In short, Cath is quite a realistically written and relatable introvert. I laughed so hard while reading about her fears of dining halls and parties and teared up as she narrated her deep sense of loneliness. I connected to Cath; I saw myself in her apprehensive, detail-oriented character who preferred quiet rooms to noisy gatherings and family to strangers. And because Cath describes these feelings in such a lucid fashion, they are granted a universal quality – anyone can understand and empathize with Cath’s emotions.

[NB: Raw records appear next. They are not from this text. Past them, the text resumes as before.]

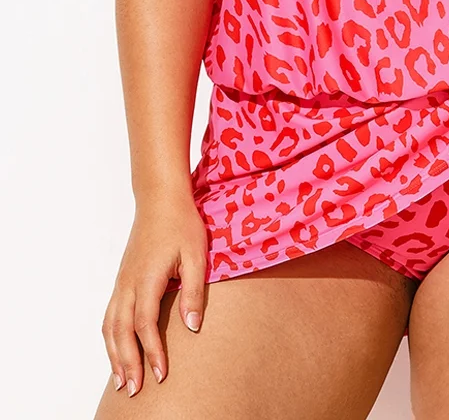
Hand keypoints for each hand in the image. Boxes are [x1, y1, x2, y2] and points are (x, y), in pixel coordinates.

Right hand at [101, 190, 208, 395]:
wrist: (160, 199)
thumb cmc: (181, 224)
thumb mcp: (196, 255)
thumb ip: (194, 292)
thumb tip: (192, 328)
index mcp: (147, 278)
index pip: (145, 325)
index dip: (152, 353)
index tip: (161, 375)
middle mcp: (128, 283)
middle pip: (121, 332)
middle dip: (127, 363)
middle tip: (134, 391)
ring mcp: (122, 281)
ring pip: (110, 325)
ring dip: (114, 355)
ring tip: (121, 381)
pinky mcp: (122, 279)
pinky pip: (110, 315)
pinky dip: (110, 338)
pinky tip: (117, 351)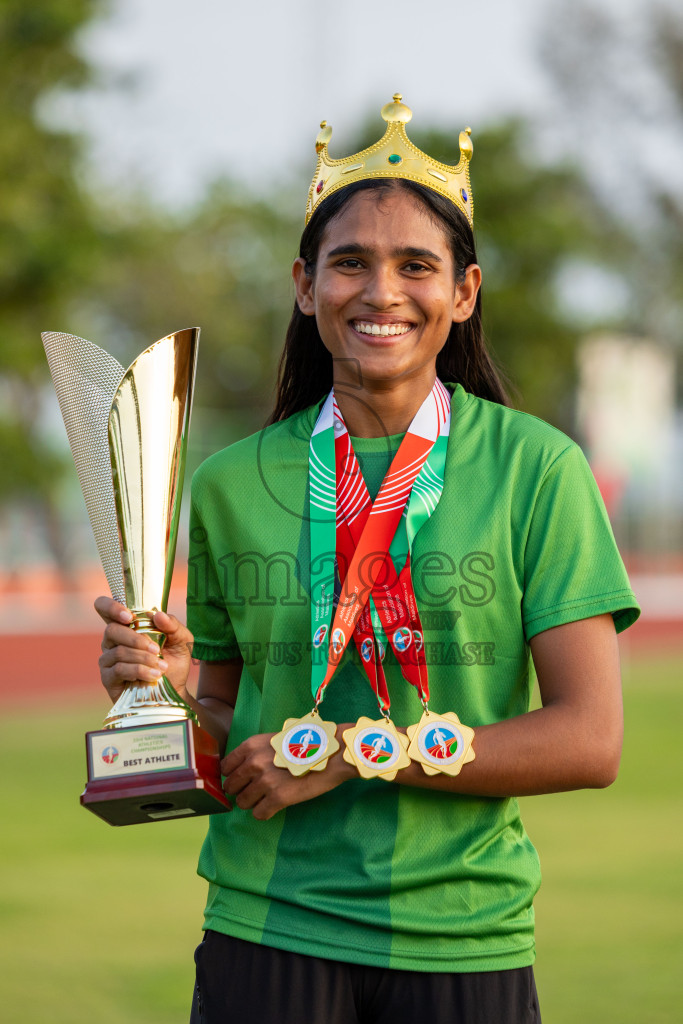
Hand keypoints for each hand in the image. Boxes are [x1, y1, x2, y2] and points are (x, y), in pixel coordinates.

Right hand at [95, 596, 193, 704]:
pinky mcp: (108, 678)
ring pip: (119, 651)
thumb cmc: (174, 662)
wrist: (175, 690)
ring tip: (162, 666)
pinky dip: (139, 671)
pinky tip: (153, 675)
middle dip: (136, 639)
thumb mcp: (182, 640)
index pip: (104, 608)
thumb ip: (173, 625)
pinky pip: (119, 669)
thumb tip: (157, 615)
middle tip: (157, 649)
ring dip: (143, 658)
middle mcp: (113, 640)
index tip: (128, 616)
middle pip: (111, 630)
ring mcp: (108, 659)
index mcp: (127, 626)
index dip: (111, 607)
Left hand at [221, 732, 353, 820]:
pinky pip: (259, 814)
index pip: (225, 768)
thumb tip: (241, 771)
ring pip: (243, 802)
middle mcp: (254, 763)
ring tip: (267, 798)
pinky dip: (265, 812)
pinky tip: (275, 806)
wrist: (331, 752)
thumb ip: (255, 753)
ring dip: (253, 803)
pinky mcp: (278, 798)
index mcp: (251, 746)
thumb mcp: (273, 740)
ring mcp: (265, 781)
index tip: (242, 780)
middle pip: (231, 787)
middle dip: (241, 791)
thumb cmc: (305, 745)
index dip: (233, 775)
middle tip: (256, 791)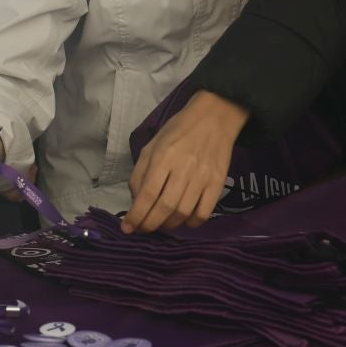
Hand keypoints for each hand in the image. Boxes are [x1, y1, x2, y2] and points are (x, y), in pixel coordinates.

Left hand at [123, 90, 248, 233]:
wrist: (214, 117)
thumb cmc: (178, 130)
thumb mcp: (152, 145)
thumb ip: (140, 173)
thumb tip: (136, 202)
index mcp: (163, 156)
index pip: (147, 194)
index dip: (136, 216)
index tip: (127, 228)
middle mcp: (183, 168)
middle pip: (164, 207)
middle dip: (150, 225)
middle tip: (143, 229)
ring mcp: (202, 177)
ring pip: (183, 213)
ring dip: (169, 225)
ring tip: (162, 224)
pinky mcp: (218, 182)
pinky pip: (204, 212)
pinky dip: (192, 223)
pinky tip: (184, 220)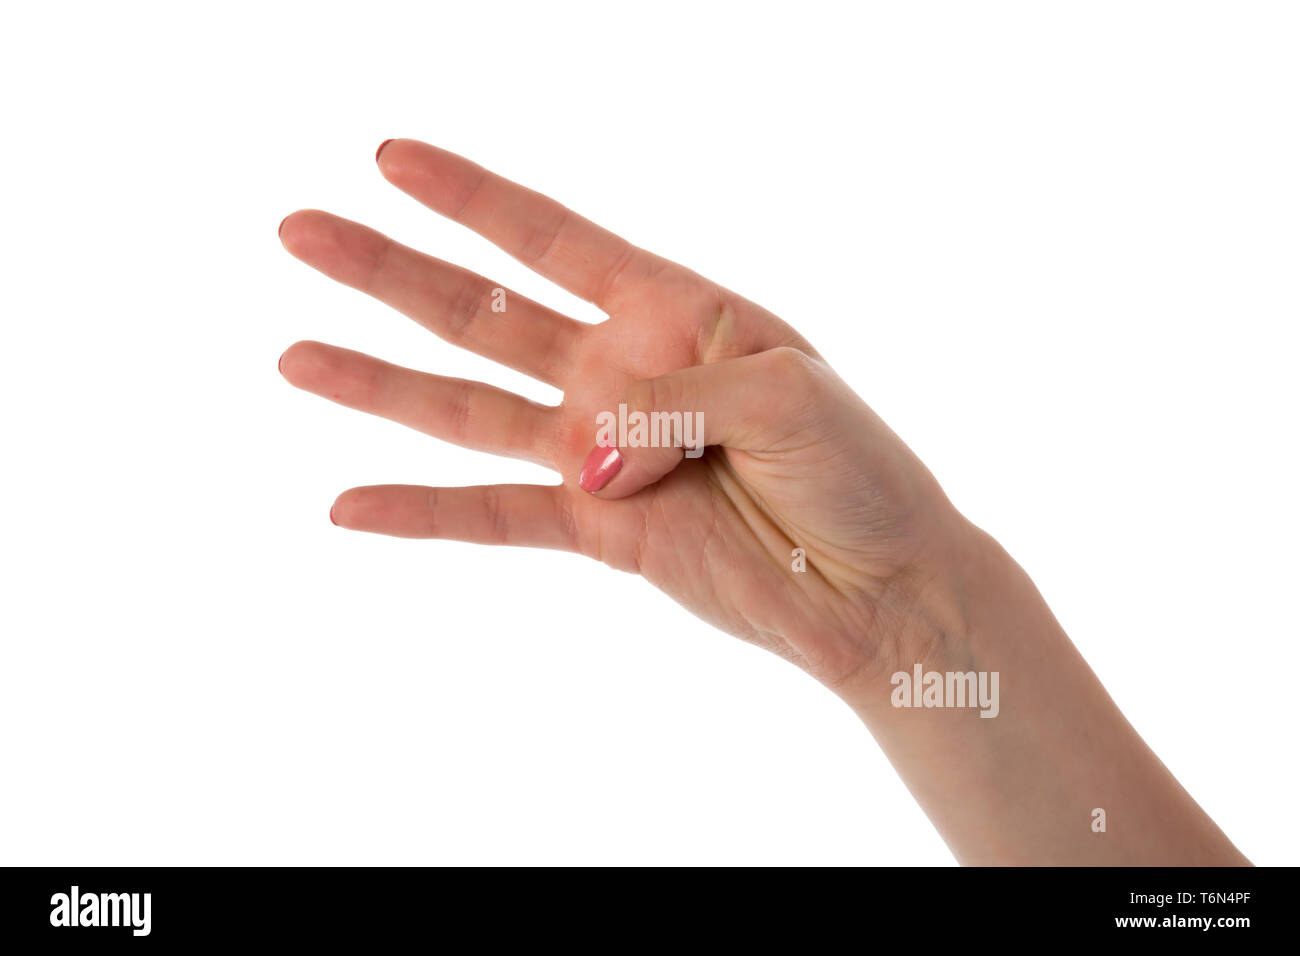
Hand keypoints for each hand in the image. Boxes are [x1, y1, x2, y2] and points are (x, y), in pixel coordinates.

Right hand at [278, 138, 963, 691]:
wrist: (880, 583)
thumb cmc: (857, 470)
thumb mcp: (785, 397)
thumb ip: (671, 405)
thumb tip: (587, 453)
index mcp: (673, 311)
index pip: (552, 240)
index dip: (471, 199)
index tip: (390, 157)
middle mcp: (621, 371)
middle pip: (483, 313)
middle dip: (389, 272)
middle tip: (299, 230)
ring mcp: (601, 453)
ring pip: (467, 410)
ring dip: (378, 385)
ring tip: (293, 357)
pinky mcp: (598, 531)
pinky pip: (495, 516)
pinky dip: (424, 514)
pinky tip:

I also loved following Cath’s journey through her first year of college because she grows. She moves from poor coping techniques to utilizing adaptive, positive habits. Cath conquers the dining hall; she flourishes in her writing class; she allows herself to be vulnerable and fall in love; by the end of the novel, she publishes a story in the university literary magazine, and she completes her project Carry On to her satisfaction. She may have her setbacks – including her procrastination of writing projects and avoidance of classmates and Levi – but she works hard and moves past her worries to triumph.

It’s heartwarming.

And it’s not just Cath. Rowell shows that anyone can grow and improve if they use the courage and strength and will within them to change. Cath’s father is a perfect example; while struggling with mental health issues, the pain of losing his wife, and the change of his daughters going to college, he works hard and succeeds. He, too, has his setbacks – including a stay in a mental health facility – but we, as readers, learn of his resilience as he continues to overcome his manic tendencies to care for his family and live his life without fear.

Fangirl thoughtfully and perfectly portrays mental health issues, anxiety, family conflicts, passion pursuits, and, most beautifully, growth and hope. Cath is a flawed yet magnificent heroine whom anyone can – and will – love. And while I originally thought, as I read this book, that I loved it solely for the headspace I occupy (as a senior who will, quite quickly, be off to college next fall), I know that because of Cath’s relatability and resilience, I will be rereading this book for a long time to come.

I highly recommend Rainbow Rowell’s Fangirl – five out of five stars!